Hi,
I am not from a population genetics background, but am doing a feasibility test using a few organisms for a bigger aim of determining allele specific expression (ASE). I am performing variant calling on DNA-seq samples from 4 water buffaloes (Bubalus bubalis) to determine heterozygous sites in each samples using GATK 4.0.0.0. I also have RNA-seq data of the 4 animals that will allow me to take my ASE project forward.
How important is hets value (heterozygosity)? I have read- https://gatkforums.broadinstitute.org/gatk/discussion/8603/heterozygosity. Is using the default human heterozygosity value of 0.001 is correct for my non-model organism?
I also came across this website: https://gatkforums.broadinstitute.org/gatk/discussion/8603/heterozygosity
How can I determine heterozygosity for my species? Where or What should I look into to know about this value for my non-model organism?
An easy explanation will be appreciated as this would help me to understand the weightage of this parameter.

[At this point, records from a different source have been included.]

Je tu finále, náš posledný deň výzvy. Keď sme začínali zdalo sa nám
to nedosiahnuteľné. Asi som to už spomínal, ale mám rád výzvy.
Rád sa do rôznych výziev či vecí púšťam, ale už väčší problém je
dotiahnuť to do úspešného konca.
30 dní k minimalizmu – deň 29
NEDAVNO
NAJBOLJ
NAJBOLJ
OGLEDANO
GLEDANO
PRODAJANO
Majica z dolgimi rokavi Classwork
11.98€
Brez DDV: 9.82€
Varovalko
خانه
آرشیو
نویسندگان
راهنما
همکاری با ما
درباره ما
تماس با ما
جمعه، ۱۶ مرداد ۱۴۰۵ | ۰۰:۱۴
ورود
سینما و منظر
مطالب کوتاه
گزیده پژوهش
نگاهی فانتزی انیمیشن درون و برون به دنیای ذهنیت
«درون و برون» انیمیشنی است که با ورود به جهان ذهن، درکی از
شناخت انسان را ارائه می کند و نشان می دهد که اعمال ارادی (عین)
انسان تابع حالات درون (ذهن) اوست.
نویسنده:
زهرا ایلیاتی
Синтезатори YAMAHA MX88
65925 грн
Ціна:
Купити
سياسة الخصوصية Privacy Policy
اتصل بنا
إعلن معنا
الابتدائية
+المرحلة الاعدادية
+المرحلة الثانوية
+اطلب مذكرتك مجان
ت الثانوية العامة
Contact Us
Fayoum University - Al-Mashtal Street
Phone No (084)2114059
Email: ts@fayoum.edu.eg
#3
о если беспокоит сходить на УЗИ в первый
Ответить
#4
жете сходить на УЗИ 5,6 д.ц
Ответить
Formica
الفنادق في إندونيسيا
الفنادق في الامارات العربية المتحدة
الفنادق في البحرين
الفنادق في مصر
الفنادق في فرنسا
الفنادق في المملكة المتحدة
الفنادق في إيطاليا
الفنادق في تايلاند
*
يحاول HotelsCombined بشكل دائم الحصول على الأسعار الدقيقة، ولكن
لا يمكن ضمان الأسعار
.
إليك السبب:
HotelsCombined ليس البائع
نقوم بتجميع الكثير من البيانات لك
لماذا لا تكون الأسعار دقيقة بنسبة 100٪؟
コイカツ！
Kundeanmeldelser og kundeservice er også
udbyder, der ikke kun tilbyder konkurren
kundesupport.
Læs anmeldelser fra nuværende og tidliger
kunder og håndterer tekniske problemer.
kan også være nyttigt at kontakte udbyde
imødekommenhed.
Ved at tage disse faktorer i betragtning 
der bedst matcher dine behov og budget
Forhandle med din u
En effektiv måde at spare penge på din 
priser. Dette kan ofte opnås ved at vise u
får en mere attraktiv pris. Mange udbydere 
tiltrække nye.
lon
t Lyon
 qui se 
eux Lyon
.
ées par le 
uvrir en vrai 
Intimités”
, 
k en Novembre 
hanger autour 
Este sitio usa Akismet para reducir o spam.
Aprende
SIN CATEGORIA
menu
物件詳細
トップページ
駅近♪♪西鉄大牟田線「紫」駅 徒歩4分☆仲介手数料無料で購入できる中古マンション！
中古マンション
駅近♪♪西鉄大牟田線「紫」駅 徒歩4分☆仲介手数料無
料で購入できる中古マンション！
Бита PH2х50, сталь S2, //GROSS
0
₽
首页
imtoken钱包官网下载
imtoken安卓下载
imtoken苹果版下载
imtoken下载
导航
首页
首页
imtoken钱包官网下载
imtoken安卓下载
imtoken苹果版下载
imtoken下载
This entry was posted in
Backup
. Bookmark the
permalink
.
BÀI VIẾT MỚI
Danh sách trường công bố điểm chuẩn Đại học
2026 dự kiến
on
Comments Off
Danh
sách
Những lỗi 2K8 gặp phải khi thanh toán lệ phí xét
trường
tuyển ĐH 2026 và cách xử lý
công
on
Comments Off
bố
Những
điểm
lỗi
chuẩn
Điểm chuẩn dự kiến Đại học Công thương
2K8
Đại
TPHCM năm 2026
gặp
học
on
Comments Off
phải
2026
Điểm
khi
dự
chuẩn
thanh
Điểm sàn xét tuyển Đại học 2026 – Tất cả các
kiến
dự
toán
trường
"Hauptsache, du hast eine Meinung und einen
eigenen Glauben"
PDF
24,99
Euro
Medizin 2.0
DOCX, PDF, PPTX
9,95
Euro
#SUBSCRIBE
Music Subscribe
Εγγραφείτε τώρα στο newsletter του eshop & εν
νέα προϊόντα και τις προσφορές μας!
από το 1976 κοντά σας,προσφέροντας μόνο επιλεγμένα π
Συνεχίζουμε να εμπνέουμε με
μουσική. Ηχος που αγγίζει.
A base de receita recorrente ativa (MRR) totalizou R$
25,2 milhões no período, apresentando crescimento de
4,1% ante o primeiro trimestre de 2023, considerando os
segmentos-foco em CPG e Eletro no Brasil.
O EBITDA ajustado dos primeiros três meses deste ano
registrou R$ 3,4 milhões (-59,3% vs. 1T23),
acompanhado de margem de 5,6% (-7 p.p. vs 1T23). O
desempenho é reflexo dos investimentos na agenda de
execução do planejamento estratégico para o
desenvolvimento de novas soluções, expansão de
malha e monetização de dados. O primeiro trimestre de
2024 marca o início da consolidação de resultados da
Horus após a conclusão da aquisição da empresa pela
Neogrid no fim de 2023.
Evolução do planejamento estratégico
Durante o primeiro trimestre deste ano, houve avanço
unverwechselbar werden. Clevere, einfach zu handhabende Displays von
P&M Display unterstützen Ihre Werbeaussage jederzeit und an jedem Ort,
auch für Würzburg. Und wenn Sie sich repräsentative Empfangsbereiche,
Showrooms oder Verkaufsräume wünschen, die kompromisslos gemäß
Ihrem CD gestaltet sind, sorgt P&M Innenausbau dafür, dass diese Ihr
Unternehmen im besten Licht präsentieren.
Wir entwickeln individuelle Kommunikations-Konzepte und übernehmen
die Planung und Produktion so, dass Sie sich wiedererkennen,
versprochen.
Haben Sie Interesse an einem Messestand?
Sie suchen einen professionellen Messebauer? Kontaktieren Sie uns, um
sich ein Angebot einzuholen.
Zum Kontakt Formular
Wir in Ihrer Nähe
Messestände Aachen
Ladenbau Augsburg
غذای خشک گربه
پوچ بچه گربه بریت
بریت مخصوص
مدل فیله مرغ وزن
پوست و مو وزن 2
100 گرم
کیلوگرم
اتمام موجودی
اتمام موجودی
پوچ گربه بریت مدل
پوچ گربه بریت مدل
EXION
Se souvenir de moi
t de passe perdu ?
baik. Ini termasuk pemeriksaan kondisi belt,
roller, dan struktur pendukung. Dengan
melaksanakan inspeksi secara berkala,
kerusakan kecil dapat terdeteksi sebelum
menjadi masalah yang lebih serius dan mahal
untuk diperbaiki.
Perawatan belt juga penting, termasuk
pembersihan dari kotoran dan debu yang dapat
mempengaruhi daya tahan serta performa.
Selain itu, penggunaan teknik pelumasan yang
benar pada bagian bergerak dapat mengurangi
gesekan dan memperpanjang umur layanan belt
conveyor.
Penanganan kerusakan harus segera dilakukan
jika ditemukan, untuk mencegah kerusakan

I do not know anything specific about Bubalus bubalis but the question to ask here is how you are performing the variant calls. I assume there's a reference genome? Are there multiple. An important question is whether previous studies generating Bubalus bubalis genomes have found any statistics on heterozygosity. You may also want to look into heterozygosity of other members of the Bovine family (i.e. cows.) I am not an expert but I would assume heterozygosity between family levels is probably fairly similar.
I would guess there is a much larger body of evidence generated for cows as opposed to water buffalo.
Hi Dylan..there is only one reference genome..and I am using that for variant calling..there is a recent paper: http://journals.plos.org/plosone/article?id=10.1371/journal.pone.0185220
In table 1, there is some data on heterozygosity, is it what I should look into? If yes, How should I interpret it?
I can check cows for such value..
I am not entirely sure how to interpret that particular paper's SNP frequencies but you may be able to compare that paper to this paper on human heterozygosity and get a good benchmark; https://www.ncbi.nlm.nih.gov/pmc/articles/PMC3586588/
There also may not be a consensus in your field and the best option may be to perform your pipeline on a variety of heterozygosity levels.